Ma alla fine che cosa si insegnerà?
RIFORMA SCOLASTICA I DUE NODI IRRISOLTI
di ERNESTO GALLI DELLA LOGGIA
Non deve essere stato facile per i ministri Buttiglione e Giovanardi, venerdì scorso, in Consiglio dei ministri, cercare di dimostrare che l'organizzazione della scuola italiana deve farsi guidare dal criterio di due pesi e due misure. I due ministri, infatti, a quel che riferiscono le cronache, avrebbero sostenuto che quanto oggi è consentito alle scuole private (e che a loro giudizio deve continuare ad essere consentito) - vale a dire accettare l'iscrizione alla scuola dell'infanzia anche di bambini inferiori ai 3 anni di età, e alla prima elementare anche di bambini di meno di 6 anni - ebbene ciò non dovrebbe, invece, essere consentito alla scuola di Stato. Come non definire paradossale (perlomeno) che i difensori della scuola cattolica, che fino ad oggi si sono sempre lamentati - a ragione - delle condizioni di sfavore create dalla legge a quella scuola, oggi cerchino di imporre eguali condizioni di sfavore legale a danno della scuola di Stato, all'evidente scopo di difendere la presenza maggioritaria della scuola privata stessa nel campo dell'istruzione pre-elementare? Sta comunque di fatto che, anche per l'opposizione di Giovanardi e di Buttiglione, il progetto di riforma dell'istruzione approntato dal ministro Moratti ha subìto una battuta d'arresto, non si sa fino a quando. È un peccato perché esso conteneva almeno una novità assai importante di cui hanno già sottolineato ripetutamente il rilievo Angelo Panebianco e Gaspare Barbiellini Amidei su queste colonne: vale a dire la creazione, dopo il primo ciclo comune a tutti, di un percorso di formazione e istruzione professionale in alternativa al percorso di istruzione articolato nei licei.
E' proprio nell'ambito di tale novità che alcuni nodi devono tuttavia essere ancora sciolti.
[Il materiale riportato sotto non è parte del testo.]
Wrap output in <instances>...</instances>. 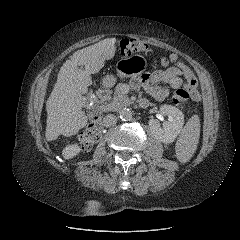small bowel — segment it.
<instances>
[{
  "instance_id": "obj_1",
  "label": "small bowel",
  "mask_w": 240,
  "mask_h": 240,
  "mask_svg": "<svg viewBox=\"0 0 240 240\" xmlns=\"http://www.w3.org/2000/svg\"><path fill=\"white\" fill-rule=\"evenodd\" d=\"M163 70H157L150 76L143 75L141 79L132 82L134 89L143 87L154 99L163 101L170 94V88L177 89L185 87L192 95L193 99H198L199 95L196 89L197 81L192 70L175 54L168 58H161ZM164 83L167 86H161ZM145 98L141 99V105L147 106Z\"/></svg>"
}]
</instances>
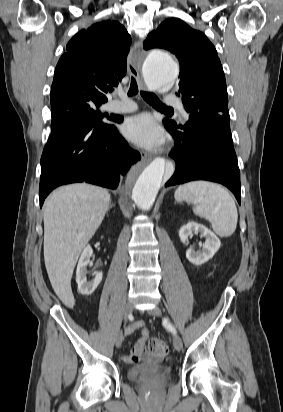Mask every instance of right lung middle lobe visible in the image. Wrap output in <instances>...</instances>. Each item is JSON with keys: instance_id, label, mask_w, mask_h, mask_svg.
<instances>
[{"instance_id": "dd1d6c3e", "label": "right lung middle lobe", "mask_w": 283, "mask_h": 412, "mask_svg": "<svg viewBox=\"0 0 283 412\" xmlns=\"http://www.w3.org/2000/svg\"><path fill=\"white\" fill-rule=\"evenodd\" d=\"M102 103L82 101L73 104L66 111L52 115L51 130L59 128L74 129L84 121L95 124H107L113 119V115L103 114L99 108Z\"/></svg>"}]
</instances>
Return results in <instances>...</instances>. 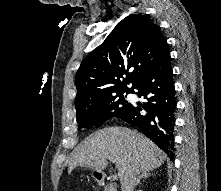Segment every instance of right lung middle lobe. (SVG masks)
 I'll return each instance as SVG.
<instances>
[{
	"mask_svg": "<svg viewBox=\"0 0 221 191\" xmlns=\"http://www.w3.org/2000/svg\"><path fill=\"white\" fill-rule=\"evenodd\" d=\"M127 93H132V90ZM124 93L106 99L77 113L78 128H91L104 123L107 119H122L130 111L132 104L124 98Z\"/></svg>",
	"mask_w": 221,
	"mask_h": 191,
	"instance_id": "1",
	"label": "right lung middle lobe"
}]
</instances>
Va ribadita ad esempio con assai maggiore chiarezza e perentorietà di quanto non facciano gli articoli 4 e 5 del provvedimento, che in nessun modo le fasi di apprendistato e di alternanza scuola-lavoro possano essere intese (e sfruttate da terzi) come forme surrettizie di lavoro, svincolate da una prospettiva che invece deve sempre, e fondamentalmente, restare incardinata nella dimensione scolastica.
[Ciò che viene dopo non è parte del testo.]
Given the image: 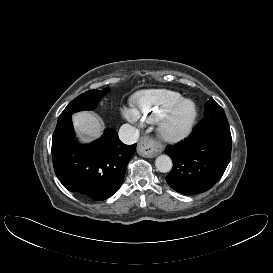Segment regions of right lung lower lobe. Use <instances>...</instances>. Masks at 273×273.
Here are the masks:
<instances>
[{
	"instance_id": "obj_1",
	"label": "right lung lower lobe",
	"mask_w": 273,
	"mask_h": 273,
	"mask_svg": "<svg viewBox=\"0 0 273 273\" xmlns=\"http://www.w3.org/2000/svg\"><path fill=\"white\" fill-rule=\"evenodd\" d=\"M135 150L136 144H123L113 129H106L91 144L75 143L71 117L57 122L52 137L53 165L60 182L67 190L96 201L118 191Z\"/></svg>"
}]
</instances>
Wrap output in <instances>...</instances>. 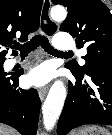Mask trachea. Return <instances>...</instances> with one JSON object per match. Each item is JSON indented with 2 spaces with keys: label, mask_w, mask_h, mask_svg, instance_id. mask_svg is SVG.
Returning a JSON list of instances; mask_svg holds the SVG:
<instances>
[{
  "label": "trachea",
  "mask_w": 112,
  "mask_h": 135,
  "mask_svg": "<svg viewBox=\"0 0 112 135\" xmlns=\"http://www.w3.org/2000/svg\"><path fill=\"white\" fill-rule=\"evenodd\" d=\"M47 8V2L45 3L44 9ZM41 44L42 48L49 54H59V55H68L70 53L61 52L54 49L49 43L48 39L45 36L36 35L30 41L25 42L24 44H15L13 49L19 50L21 55H26L31 51H34ZM15 52V51H14Z\"/></svg>",
  "instance_id": "trachea-1"
}]
</instances>
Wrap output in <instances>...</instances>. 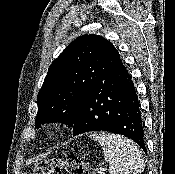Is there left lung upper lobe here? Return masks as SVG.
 Returning a JSON list of instances; mask_svg holds the SVG:
<instances>
[{
    "mask_svg": "<svg viewBox=\"0 0 175 174\" xmlns=\"http://www.w3.org/2000/svg\"><path fill=\"white\" fill-rule=\"evenodd\" d=\"M114 45L98 35L74 40L51 64L37 96L36 128L61 121L72 126L83 96L119 64Z\"/></svg>",
    "mask_w": 175,
    "mask_h": 174,
    "instance_id": "left-lung-upper-lobe-1",
    "label": "left lung upper lobe"
}]
</instances>
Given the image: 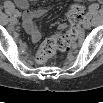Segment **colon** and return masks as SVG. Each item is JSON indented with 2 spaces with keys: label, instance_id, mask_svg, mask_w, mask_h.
<instances>
[{
  "label": "colon",
  "instance_id": "colon-1",
  "mask_svg": "<svg viewBox=\"0 0 103 103\" xmlns=\"http://www.w3.org/2000/svg\"><path fill=\"white\" fill-rule=\"evenodd\" d=\"M71 27L63 34L46 39L40 46L36 56L39 64H44L56 51H67L77 41L85 20V8L80 3L72 5L69 11Z\"/></svg>",
  "mask_w": 103,
  "mask_h": 103
}]
</instances>
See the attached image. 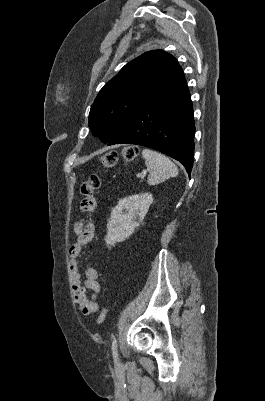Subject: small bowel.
<instances>
[{
    "label": "small bowel",
    "instance_id": "c3829d8e",
    "mask_svg": "<svg viewBox=\"0 0 265 401\" xmlns=\"http://www.w3.org/2000/svg\"><path fill=\"white\" fill-rule=\"evenodd\" d=\"M79 208L82 213H94L97 210V200L94 197L85 198L81 201ZM73 232L77 239L69 249L72 293L78 310L84 315H90L97 312L99 308L96 301L101 292L99 273L97 269L88 267L85 271V278L82 281L78 258L81 255L82 248L90 243L94 237V222L90 220L84 224L79 220L75 222ZM87 290L91 292V298L87 296Z\"/></svg>",
    "mask_w": 265,
    "mask_h": 401
}]
</instances>
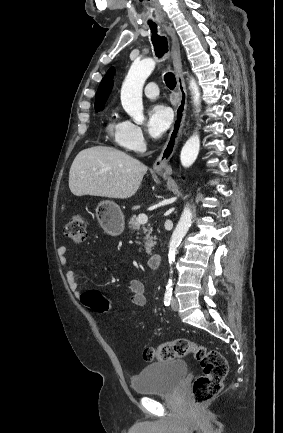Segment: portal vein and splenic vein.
<instances>
[{
  "label": "portal vein and splenic vein",
  "instance_id": "1",
  "mask_svg": "<svg viewBox=\"0 0 283 433\" xmlns=\"http://www.w3.org/2000/svg\"><path fill=\"white\" fill-rule=\"evenodd\" d=\"M137 221L138 223H140V225H144V223H147L148 221L147 214H138Z\"/></svg>",
  "mask_w": 283,
  "mask_h": 433
}]
</instances>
Il secondo punto non ben chiarito riguarda la competenza delle Regioni, che il progetto della Moratti riconosce, pur stabilendo una supremazia, pare di capire, di non meglio precisate direttive generali dello Stato. Per l'appunto non è chiaro il confine tra le due competenze. Ciò è tanto più grave stante da un lato la fallimentare esperienza delle Regioni nell'amministrare i fondi europei per gli attuali corsi di formazione professionale, all'insegna di sprechi e clientelismi inauditi; e stante, dall'altro, il rischio che di fatto venga meno per centinaia di migliaia di adolescenti italiani un'istruzione omogenea e comune. Il che evoca le due questioni di fondo dalle quali dipenderà alla fine il successo o il fallimento del progetto di riforma (ma sulle quali il ministro non si è ancora mai pronunciato): innanzitutto cosa insegnerà la nuova scuola riformata, come si propone di orientare le menti dei giovani di questo Paese, quali idee di cultura cercherà di diffondere. Al di là di qualche vacuità sull'"alfabetizzazione tecnologica" e sull'insegnamento dell'immancabile lingua straniera, non sappiamo nulla.
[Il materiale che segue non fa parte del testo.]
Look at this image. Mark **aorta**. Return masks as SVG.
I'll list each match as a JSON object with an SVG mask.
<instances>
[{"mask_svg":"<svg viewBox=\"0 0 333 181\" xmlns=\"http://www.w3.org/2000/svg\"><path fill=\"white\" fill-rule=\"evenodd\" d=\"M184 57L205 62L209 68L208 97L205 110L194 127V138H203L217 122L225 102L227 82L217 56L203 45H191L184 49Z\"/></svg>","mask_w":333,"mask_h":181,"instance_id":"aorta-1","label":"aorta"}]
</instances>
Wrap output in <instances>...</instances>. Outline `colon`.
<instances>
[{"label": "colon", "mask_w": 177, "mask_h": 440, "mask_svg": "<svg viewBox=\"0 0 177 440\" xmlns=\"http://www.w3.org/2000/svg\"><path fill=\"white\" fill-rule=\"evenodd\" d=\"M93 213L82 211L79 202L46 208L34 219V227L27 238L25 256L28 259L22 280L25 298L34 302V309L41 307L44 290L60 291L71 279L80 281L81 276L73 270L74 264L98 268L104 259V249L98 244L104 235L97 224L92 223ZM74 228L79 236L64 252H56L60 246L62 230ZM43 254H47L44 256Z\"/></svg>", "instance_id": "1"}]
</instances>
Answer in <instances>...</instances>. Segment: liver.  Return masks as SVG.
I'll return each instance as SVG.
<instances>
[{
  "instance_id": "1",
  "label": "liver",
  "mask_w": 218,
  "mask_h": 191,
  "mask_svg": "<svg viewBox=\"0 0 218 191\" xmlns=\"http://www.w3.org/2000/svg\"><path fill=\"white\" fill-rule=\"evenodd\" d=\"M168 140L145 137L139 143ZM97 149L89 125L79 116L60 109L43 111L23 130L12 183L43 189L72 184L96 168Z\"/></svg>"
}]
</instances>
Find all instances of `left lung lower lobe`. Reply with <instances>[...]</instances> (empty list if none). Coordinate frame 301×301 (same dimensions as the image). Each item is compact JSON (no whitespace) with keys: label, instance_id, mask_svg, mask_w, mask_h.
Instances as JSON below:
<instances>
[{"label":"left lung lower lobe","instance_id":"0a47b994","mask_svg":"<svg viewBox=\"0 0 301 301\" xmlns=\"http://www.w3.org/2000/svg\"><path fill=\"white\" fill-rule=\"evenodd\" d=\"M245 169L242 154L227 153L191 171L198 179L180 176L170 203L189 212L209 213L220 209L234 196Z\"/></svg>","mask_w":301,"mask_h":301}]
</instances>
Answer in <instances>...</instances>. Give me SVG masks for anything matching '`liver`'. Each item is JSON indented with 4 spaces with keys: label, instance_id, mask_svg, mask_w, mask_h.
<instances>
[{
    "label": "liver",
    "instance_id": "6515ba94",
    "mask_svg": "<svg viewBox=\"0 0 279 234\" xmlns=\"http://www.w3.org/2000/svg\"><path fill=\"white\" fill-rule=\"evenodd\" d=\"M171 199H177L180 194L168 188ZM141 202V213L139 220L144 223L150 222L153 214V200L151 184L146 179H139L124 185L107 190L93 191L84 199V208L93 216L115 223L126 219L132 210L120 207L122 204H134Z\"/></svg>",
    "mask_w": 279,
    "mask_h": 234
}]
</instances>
C'è poi la questione degli insegnanti. Qui è sicuro che se non si penserà a introdurre una buona volta criteri di selezione effettiva al loro interno, non si potrà mai sperare di avere una scuola viva, intelligente, diversa dalla grigia routine attuale. Ma il problema degli insegnanti, lo sappiamo, nasconde in realtà quello dei sindacati, il problema del loro strapotere di fatto nella gestione del personale che è stata causa non secondaria della crisi in cui versa da anni la scuola. Se non si sconfigge questo strapotere non c'è riforma che serva, e ogni buon proposito è destinato al più totale insuccesso.